*Work request 1:*
In the passage on HRCT radiomics, what shape were the ROIs drawn in?
*Work request 2:*
Copy the passage on HRCT radiomics word for word, between "In conclusion, our" and "features are utilized.", inclusive.

*Text passage:*
====================
This study has some limitations beyond its retrospective design, which need to be acknowledged. First, our patient cohort is relatively small; however, neither class imbalance nor overfitting which are common pitfalls in radiomics research, should have an impact on our results, as classes and rates of misclassified cases are balanced throughout the study. Second, while methods such as k-NN, LDA, and MLP-ANN are well established [33, 34], more advanced convolutional neural networks with larger numbers of hidden layers are considered the gold standard in the field of machine learning. Nonetheless, a model should be chosen according to cohort size to avoid overfitting. Third, for the sake of consistency, ROIs were drawn in round shape, manually and on one slice only, thus possibly omitting characteristic portions of the lesions in terms of gray-level heterogeneity that would have been captured using, for instance, mesh volumes of interest. Clearly, future studies would therefore need to include confirmatory 3D analyses, preferably with automatic lesion segmentation. Fourth, since different matrix sizes were used routinely at each study site and raw data were not available due to retrospective design, resampling of reconstructed data was necessary. For the same reason, we were unable to evaluate the influence of the number of iterations on radiomic features. Finally, a direct comparison of HRCT radiomics with DWI should be performed in a future trial to investigate the interchangeability of HRCT radiomics and DWI for the differentiation of cholesteatoma and middle ear inflammation. The combination of HRCT with DWI data in future studies might even further improve the relevance of radiomics analysis, as different aspects of tissue biology such as heterogeneity and diffusivity could be taken into account.

In conclusion, our data indicate that radiomic features derived from unenhanced HRCT may be useful for the differentiation between cholesteatoma and MEI. However, pooling of data extracted from inhomogeneous CT datasets does not appear to be meaningful without further post-processing. When using multi-centric data obtained with differences in CT acquisition parameters, ComBat post-reconstruction harmonization and data resampling clearly improve radiomics-based lesion classification. Unenhanced HRCT may be a valuable addition to DWI for soft tissue differentiation between cholesteatoma and MEI when radiomic features are utilized.
====================
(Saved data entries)
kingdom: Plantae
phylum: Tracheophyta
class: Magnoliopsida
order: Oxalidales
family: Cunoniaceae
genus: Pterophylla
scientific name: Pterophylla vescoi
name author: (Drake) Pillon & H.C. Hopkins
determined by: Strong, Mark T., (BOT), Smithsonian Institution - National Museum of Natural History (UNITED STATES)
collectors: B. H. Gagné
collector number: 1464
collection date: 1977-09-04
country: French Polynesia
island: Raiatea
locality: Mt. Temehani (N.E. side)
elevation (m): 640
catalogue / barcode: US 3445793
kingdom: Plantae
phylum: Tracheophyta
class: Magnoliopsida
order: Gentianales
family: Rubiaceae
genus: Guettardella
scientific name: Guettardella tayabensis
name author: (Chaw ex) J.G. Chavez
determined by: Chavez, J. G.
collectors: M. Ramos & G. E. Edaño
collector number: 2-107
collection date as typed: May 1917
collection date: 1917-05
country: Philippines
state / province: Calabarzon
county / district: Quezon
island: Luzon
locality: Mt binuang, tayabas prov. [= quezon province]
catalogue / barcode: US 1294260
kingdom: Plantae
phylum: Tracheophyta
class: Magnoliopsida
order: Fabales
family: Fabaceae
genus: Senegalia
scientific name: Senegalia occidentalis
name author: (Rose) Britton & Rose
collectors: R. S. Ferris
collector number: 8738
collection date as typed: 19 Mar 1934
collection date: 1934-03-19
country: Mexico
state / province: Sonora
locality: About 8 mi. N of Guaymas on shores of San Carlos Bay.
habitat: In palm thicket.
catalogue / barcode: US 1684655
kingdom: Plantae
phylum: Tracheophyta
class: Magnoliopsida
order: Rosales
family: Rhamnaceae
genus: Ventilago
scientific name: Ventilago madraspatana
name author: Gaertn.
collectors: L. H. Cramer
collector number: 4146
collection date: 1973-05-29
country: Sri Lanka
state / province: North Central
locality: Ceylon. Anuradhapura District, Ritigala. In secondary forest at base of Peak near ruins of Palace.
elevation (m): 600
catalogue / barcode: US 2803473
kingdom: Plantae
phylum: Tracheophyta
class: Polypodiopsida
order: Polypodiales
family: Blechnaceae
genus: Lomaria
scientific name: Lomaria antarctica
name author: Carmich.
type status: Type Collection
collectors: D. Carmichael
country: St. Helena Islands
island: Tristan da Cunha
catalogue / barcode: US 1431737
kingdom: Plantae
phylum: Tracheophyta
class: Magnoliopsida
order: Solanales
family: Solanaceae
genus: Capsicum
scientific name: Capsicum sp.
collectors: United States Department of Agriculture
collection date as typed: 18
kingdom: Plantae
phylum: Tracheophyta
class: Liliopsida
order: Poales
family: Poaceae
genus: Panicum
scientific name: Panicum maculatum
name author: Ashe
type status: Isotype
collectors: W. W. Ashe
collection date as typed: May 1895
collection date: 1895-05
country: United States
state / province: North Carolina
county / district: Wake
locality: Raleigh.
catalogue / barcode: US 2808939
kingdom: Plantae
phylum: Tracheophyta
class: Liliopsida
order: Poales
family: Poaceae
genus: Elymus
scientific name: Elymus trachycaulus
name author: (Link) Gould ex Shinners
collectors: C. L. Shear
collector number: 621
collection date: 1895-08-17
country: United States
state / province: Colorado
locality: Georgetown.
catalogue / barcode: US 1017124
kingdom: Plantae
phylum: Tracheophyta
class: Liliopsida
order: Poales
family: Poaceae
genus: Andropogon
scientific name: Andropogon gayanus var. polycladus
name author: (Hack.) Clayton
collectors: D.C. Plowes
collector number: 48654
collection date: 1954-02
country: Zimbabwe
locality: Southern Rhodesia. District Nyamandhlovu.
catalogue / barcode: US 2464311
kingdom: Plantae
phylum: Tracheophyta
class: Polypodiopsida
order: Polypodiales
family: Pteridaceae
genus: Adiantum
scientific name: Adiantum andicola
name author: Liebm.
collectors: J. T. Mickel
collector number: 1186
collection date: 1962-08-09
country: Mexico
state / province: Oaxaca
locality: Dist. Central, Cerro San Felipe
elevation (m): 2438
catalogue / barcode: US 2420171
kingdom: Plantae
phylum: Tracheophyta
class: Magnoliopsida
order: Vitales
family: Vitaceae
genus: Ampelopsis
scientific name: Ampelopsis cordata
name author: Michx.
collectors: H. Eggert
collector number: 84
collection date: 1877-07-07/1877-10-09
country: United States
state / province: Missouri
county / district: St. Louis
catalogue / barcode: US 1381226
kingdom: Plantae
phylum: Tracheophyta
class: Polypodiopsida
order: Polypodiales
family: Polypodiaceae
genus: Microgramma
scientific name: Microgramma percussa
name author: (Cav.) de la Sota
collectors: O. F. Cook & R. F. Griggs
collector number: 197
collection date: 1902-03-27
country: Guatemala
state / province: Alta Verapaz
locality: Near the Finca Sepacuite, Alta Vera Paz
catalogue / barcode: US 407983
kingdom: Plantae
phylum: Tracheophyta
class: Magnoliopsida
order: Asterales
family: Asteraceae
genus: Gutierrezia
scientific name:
====================
*Task response 1:*
A round shape.

*Task response 2:*
In conclusion, our data indicate that radiomic features derived from unenhanced HRCT may be useful for the differentiation between cholesteatoma and MEI. However, pooling of data extracted from inhomogeneous CT datasets does not appear to be meaningful without further post-processing. When using multi-centric data obtained with differences in CT acquisition parameters, ComBat post-reconstruction harmonization and data resampling clearly improve radiomics-based lesion classification. Unenhanced HRCT may be a valuable addition to DWI for soft tissue differentiation between cholesteatoma and MEI when radiomic features are utilized.